*EXTRACT*.
+++++
An additional hierarchical regression analysis was done where IQ was controlled by entering it into the equation first, followed by attention, then IIV. The results indicated a significant regression model F(3, 77)=25.61, p<0.001, where overall 50.9% of the variance in adaptive behavior was accounted for by IQ, attention, and IIV. Interestingly, after IQ was entered, attention and IIV no longer accounted for any unique significant variation in adaptive behavior. Specifically, IQ accounted for 49.1% of variance in adaptive behavior (see Table 3).

Mediation analysis

A simple mediation analysis was done using ordinary least squares path analysis. Results indicated that IIV indirectly affects levels of adaptive behavior through its effect on levels of attention. As noted in Figure 2 and Table 4, IIV had a negative effect on attention levels (a = −2.949), while attention levels had a positive effect on adaptive behavior (b = 0.282). A bias-corrected bootstrap confidence interval for the indirect effect of IIV on adaptive behavior through its effect on attention (ab = −0.832), based on 10,000 bootstrap samples, did not include zero (−2.021 to −0.096) thus indicating a significant indirect effect. There was also evidence that IIV influenced adaptive behavior independent of its effect through impacting attention (c’ = −2.882).

Figure 2.

Figure 2.

Simple mediation model of the direct and indirect effects of IIV on adaptive behavior.

Table 4.

Model Outcomes for Test of Mediation: Does Attention Mediate the Relationship between IIV and Adaptive Behavior.

Consequent
Attention
Adaptive Behavior
Antecedent Coefficient SE p Coefficient SE P
IIV a −2.949 1.249 <0.05 c’ −2.882 0.993 <0.01
Attention __ __ __ b 0.282 0.088 <0.01
R2 = 0.068 R2 = 0.252
F(1, 76) = 5.573, p<0.05 F(2, 75) = 12.662, p<0.001

Discussion

The present study investigated the mean RT and IIV of three distinct groups of children with FASD (FAS/pFAS, SE/AE, and ND/AE) and one control group comprised of typically developing children with no prenatal alcohol exposure, using two different tasks. Mean RT and IIV were calculated for each task, group, and condition. The results indicated that overall, the control group was both faster and had lower IIV than the FASD groups.

As expected, the mean RT for the inhibition condition of each task was found to be significantly higher, meaning that the participants responded slower when alternating between an activation and inhibition task. This finding is consistent with this condition as it is more challenging, even if only slightly, than the control condition. The differences in mean RT between groups, across trials and tasks, are reflective of the control group being significantly faster than the FASD groups. Additionally, similar to the report of Simmons et al. (2010), overall RT of both clinical and control groups increased as the difficulty of the task increased, secondary to the greater cognitive processing required for response planning. For this study, not only was the mean RT of both tasks higher on average in the inhibition condition for each group, but it was higher overall for the Arrows Game which required the participant to decide between two differing motor responses (consistent with differences seen in simple versus choice reaction times; Simmons et al., 2010). Simmons et al. (2010) suggest that for children with FASD, the additional increase in RT in motor tasks that require a response selection (such as in the Arrows Game) may be due to alcohol related changes affecting the central nervous system (related to planning time) and peripheral nervous system (related to motor response time).
+++++
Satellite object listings
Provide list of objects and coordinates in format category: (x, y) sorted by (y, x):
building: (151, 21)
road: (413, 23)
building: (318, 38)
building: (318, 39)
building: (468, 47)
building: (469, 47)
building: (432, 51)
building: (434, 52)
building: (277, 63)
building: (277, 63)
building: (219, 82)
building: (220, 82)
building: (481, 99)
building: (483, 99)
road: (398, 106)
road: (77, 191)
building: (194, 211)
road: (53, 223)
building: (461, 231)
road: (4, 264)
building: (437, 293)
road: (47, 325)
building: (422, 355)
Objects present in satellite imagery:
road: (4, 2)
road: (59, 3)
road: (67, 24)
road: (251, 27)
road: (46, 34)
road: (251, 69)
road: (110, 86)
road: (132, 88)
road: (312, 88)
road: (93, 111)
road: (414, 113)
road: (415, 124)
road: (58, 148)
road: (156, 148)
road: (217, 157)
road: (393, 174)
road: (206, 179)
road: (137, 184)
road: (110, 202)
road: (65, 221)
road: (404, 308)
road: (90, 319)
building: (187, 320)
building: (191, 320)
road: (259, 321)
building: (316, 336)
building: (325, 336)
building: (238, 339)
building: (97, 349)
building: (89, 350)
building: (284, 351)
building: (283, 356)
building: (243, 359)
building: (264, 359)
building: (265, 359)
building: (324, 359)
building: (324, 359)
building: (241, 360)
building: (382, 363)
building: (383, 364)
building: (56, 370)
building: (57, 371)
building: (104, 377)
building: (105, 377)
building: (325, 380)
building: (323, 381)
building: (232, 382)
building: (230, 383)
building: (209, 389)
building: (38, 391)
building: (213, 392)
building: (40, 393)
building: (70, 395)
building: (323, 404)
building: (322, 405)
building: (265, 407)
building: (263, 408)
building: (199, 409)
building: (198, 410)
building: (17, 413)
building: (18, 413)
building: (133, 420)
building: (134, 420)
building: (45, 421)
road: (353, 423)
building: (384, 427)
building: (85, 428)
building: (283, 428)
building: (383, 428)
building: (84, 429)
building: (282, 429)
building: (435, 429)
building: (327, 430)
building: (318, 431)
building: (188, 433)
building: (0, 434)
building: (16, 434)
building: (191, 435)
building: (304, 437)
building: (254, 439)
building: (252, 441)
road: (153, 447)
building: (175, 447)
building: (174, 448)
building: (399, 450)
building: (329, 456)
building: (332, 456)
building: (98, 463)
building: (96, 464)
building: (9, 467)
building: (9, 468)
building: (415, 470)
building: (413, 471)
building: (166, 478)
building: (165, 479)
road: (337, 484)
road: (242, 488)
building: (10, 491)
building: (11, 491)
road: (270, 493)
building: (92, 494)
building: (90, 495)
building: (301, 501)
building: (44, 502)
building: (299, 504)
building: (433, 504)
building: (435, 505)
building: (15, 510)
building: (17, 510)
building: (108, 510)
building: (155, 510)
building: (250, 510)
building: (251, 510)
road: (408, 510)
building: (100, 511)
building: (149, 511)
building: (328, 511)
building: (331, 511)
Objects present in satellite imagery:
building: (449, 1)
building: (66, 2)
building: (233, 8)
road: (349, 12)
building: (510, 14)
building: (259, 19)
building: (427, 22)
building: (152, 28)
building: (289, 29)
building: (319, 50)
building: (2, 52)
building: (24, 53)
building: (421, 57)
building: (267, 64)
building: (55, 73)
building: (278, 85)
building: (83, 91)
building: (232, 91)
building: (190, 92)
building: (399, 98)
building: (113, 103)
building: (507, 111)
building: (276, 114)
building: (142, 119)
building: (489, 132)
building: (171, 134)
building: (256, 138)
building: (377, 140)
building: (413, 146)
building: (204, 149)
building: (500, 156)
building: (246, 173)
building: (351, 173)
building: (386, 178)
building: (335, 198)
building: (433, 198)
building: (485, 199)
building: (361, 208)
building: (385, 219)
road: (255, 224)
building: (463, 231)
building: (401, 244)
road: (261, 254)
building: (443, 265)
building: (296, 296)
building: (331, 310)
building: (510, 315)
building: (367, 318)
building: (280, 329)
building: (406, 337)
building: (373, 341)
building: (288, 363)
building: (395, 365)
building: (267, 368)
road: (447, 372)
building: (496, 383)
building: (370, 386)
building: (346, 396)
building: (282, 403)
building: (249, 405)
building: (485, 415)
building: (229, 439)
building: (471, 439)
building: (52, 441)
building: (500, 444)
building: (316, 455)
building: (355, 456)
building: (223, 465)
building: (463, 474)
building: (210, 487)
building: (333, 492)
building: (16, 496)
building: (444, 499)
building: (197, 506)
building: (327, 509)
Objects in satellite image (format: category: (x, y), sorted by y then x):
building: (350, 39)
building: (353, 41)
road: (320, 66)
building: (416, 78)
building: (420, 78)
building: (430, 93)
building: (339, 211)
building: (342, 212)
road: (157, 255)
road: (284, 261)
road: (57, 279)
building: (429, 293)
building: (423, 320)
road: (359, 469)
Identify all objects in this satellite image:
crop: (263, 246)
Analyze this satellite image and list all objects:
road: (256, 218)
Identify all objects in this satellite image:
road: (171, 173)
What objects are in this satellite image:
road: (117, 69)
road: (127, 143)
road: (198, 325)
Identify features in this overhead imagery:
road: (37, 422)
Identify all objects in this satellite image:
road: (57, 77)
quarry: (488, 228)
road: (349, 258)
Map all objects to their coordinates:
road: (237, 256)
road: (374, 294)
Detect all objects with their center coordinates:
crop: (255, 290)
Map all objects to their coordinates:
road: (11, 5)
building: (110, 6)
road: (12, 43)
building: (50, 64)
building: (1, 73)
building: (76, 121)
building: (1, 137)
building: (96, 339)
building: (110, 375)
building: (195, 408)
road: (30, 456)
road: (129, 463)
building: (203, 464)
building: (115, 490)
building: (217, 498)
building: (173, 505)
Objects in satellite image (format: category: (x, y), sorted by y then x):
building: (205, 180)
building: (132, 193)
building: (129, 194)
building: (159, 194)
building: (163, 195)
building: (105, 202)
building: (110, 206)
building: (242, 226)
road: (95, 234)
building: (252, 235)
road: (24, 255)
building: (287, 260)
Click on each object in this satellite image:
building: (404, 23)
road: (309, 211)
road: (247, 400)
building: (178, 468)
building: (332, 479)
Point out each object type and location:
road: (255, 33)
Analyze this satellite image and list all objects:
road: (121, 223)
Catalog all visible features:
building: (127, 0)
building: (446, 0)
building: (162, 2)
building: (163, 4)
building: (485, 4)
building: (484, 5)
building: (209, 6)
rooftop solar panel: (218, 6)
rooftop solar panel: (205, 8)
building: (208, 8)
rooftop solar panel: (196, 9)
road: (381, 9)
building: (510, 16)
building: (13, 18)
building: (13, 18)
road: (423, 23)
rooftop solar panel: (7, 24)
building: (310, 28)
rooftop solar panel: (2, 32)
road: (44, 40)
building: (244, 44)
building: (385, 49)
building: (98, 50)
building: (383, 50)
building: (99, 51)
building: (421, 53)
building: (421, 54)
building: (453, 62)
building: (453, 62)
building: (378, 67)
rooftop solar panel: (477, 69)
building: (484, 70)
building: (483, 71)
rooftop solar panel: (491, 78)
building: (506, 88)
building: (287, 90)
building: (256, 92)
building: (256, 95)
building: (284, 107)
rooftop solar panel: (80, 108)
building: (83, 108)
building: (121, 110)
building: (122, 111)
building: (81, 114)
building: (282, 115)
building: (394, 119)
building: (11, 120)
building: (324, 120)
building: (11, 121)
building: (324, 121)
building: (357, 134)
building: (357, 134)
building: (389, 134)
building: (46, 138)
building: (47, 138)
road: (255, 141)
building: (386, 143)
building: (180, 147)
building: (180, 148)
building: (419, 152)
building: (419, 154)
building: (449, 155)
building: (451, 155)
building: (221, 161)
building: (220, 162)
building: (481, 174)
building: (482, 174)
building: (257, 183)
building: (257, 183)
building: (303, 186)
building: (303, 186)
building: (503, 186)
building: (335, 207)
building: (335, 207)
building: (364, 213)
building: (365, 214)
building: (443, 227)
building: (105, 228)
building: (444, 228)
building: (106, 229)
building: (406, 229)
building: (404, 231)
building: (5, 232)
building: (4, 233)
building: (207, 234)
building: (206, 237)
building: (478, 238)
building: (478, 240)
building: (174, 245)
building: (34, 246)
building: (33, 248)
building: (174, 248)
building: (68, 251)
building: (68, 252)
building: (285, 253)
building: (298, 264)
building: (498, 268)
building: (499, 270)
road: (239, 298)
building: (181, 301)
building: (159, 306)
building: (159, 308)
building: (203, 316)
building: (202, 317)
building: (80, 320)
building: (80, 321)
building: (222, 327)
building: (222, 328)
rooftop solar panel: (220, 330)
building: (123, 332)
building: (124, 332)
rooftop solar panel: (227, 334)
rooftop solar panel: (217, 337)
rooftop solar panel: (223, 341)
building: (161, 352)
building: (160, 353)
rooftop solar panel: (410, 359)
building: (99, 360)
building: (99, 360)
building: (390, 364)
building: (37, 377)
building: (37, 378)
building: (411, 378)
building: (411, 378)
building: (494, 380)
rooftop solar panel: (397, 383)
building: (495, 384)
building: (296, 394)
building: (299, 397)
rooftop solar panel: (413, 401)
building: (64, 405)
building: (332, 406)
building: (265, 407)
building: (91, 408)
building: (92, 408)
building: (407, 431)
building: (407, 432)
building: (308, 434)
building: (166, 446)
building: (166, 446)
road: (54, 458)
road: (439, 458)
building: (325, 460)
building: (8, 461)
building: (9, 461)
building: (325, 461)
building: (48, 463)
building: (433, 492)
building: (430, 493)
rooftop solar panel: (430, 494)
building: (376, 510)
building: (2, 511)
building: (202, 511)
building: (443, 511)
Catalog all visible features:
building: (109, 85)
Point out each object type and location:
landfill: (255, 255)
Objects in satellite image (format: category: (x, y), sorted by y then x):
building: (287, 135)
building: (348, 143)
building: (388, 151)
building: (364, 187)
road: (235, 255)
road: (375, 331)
+++++
*TASKS TO CARRY OUT*.
A – Write out the section of the FASD reaction-time study text starting with "Simple mediation model" and going on through "and Adaptive Behavior.", word for word.
B – Resume the FASD reaction-time study text, writing on from its final sentence.

*ANSWERS TO THE EXERCISE*.
A –
Simple mediation model of the direct and indirect effects of IIV on adaptive behavior.

Table 4.

Model Outcomes for Test of Mediation: Does Attention Mediate the Relationship between IIV and Adaptive Behavior.

B –
It has been well established that children tend to be more variable in cognitive performance when compared to adolescents and adults (MacDonald et al., 2006). The present findings on IIV suggest that children on the fetal alcohol spectrum tend to be even more variable than age matched controls on a go/no-go paradigm requiring a motor response. The higher IIV in clinical groups compared to controls possibly adds to the understanding of how prenatal exposure to alcohol can affect the developmental trajectory of the brain. The IIV findings indicated group effects for both tasks where the control group was typically less variable. Whereas Simmons et al. (2010) reported that as cognitive demands of a task increase so does the response variability within an FASD group, our findings take this a step further by indicating that as cognitive demand increases so too does variability within an individual with FASD IIV. Our findings are consistent with Geurts et al., (2008) study where they noted that both the mean RT and IIV of their clinical populations where higher than controls. Visual inspection of the IIV data also revealed that within the clinical groups, the SE/AE group had on average the highest level of IIV compared to the FAS/pFAS and ND/AE group.

To our knowledge, this is the first study to investigate IIV in individuals with FASD, but it is by no means the only neurodevelopmental disorder with this feature: similar findings are reported in children with ADHD, ASD, and Tourette’s syndrome (Geurts et al., 2008; Verte et al., 2006). This leads to the question of whether the IIV noted in these populations is any different; that is, is the IIV seen in children with FASD any different from that of children with ADHD, or even those with co-morbid diagnoses, and can we distinguish these groups based on their levels of variability? This is an area that clearly requires further investigation.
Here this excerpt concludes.